Any musician who chooses a very stable and reliable existence (tenure track teaching or established symphony) will sacrifice, for the most part, the opportunity to fully present their individual voice. And for some, this is no sacrifice!

Many of my symphonic friends look at my recordings or my large paintings, and say that they "wish they had the time." I have a variety of bitchy responses, but the main one is: no one has time for anything in the mad dash of our lives.

To really play well, we must be self-driven.


Wednesday, August 4, 2010

Ottawa International Chamber Music Festival - Guy & Nadina

Today, Guy and I played our last recital of our current programme... we are not sad yet it was an important moment and wonderful to play for a large, enthusiastic crowd.

We have played this programme dozens of times in the last 18 months for audiences across Canada and in the U.S.. We have performed shorter versions of the same programme for almost 1600 young people ranging in ages from five years to 14 years old.

And every time we play the music, we have to revisit the difficulties, acknowledge the dragons that hide in the shadows, sketch out our vision and go through a rapid evolution to aim for our best playing. The joy becomes constant... we know it will be fun and that the audience will hook into our pleasure in playing. But my point is, nothing is ever carved in stone. The technique is never to be taken for granted though it sure helps to meditate on the years of practise that have gone into my repertoire and to have faith that it will pay off.

Likewise for the recordings... preparation is steady, constant and will continue long after I finish the final take. I have continued to practise all of my recorded repertoire and find that the act of making the disc is only one more step in understanding the music.

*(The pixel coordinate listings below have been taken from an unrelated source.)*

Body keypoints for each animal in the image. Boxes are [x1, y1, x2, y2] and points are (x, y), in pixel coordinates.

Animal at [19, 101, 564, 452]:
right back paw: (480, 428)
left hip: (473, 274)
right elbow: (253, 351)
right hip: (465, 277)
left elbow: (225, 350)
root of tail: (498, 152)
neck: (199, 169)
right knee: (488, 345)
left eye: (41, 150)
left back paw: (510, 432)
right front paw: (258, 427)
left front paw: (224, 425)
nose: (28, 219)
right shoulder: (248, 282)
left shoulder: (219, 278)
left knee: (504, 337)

Buzz and Crow - concerts for children

Always, as I am preparing for a recording, real life is taking place. Of course, real life for musicians involves lots of fantasy and today we got to take some fantasy to the stage at the Ottawa International Chamber Music Festival with our new children's show, Buzz and Crow. Guy and I presented a wordless act of theatre that reveals both our instruments and archetypal characters... in this case, the eternal child (Buzz/Guy) and the benevolent yet dark magician (Crow/Nadina). We had very vivid responses from both the children and the adults in the audience.

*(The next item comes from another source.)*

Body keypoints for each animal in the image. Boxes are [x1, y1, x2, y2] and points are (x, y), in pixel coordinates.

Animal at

So today, I only played my favourite warmup movement from the Braun Solos that I will be recording in just over two weeks. For the last three years, I have used Capricio (No. 13) as a way to check in, to see if my hands are light and relaxed, if my reed responds quickly and easily.
This piece helps me monitor my technique but it also makes me very happy.
OK, to bed... another recital tomorrow at noon.

Monday, August 2, 2010

Inauguration of the House

There is not always time to practise or make reeds. So the schedules flex to fit the circumstance.

I am on the road, going early to the Ottawa Chamber Festival because of Guy's engagements, bringing my son and getting my mother set up with caregivers (a little flock of bassoon student angels), packing the truck and re-packing the truck and then forgetting all of our CDs that we would have sold at our concerts in Ottawa.
No matter, just keep moving.

Left Toronto in the midst of holiday traffic but arrived to spend the first night in my old Dad's newly built log house. He is still adding the finishing touches, but he had the loft all ready for us, and the next morning, I played the complete Braun Solos before packing the truck again, picking up Guy in Parry Sound, and heading to Ottawa.

I had to drag myself away from the playing in the loft, aware that it really was a special occasion to have this opportunity to be the very first musician to perform in the house (all houses need to be concertized in this way). But more than that, the sound was beautiful, resonant and responsive. This is practising of a different kind and I felt very fortunate.

When I went downstairs, my old Dad was (for once) not working, but sitting on his single piece of upholstered furniture and listening quietly. I am very very fortunate.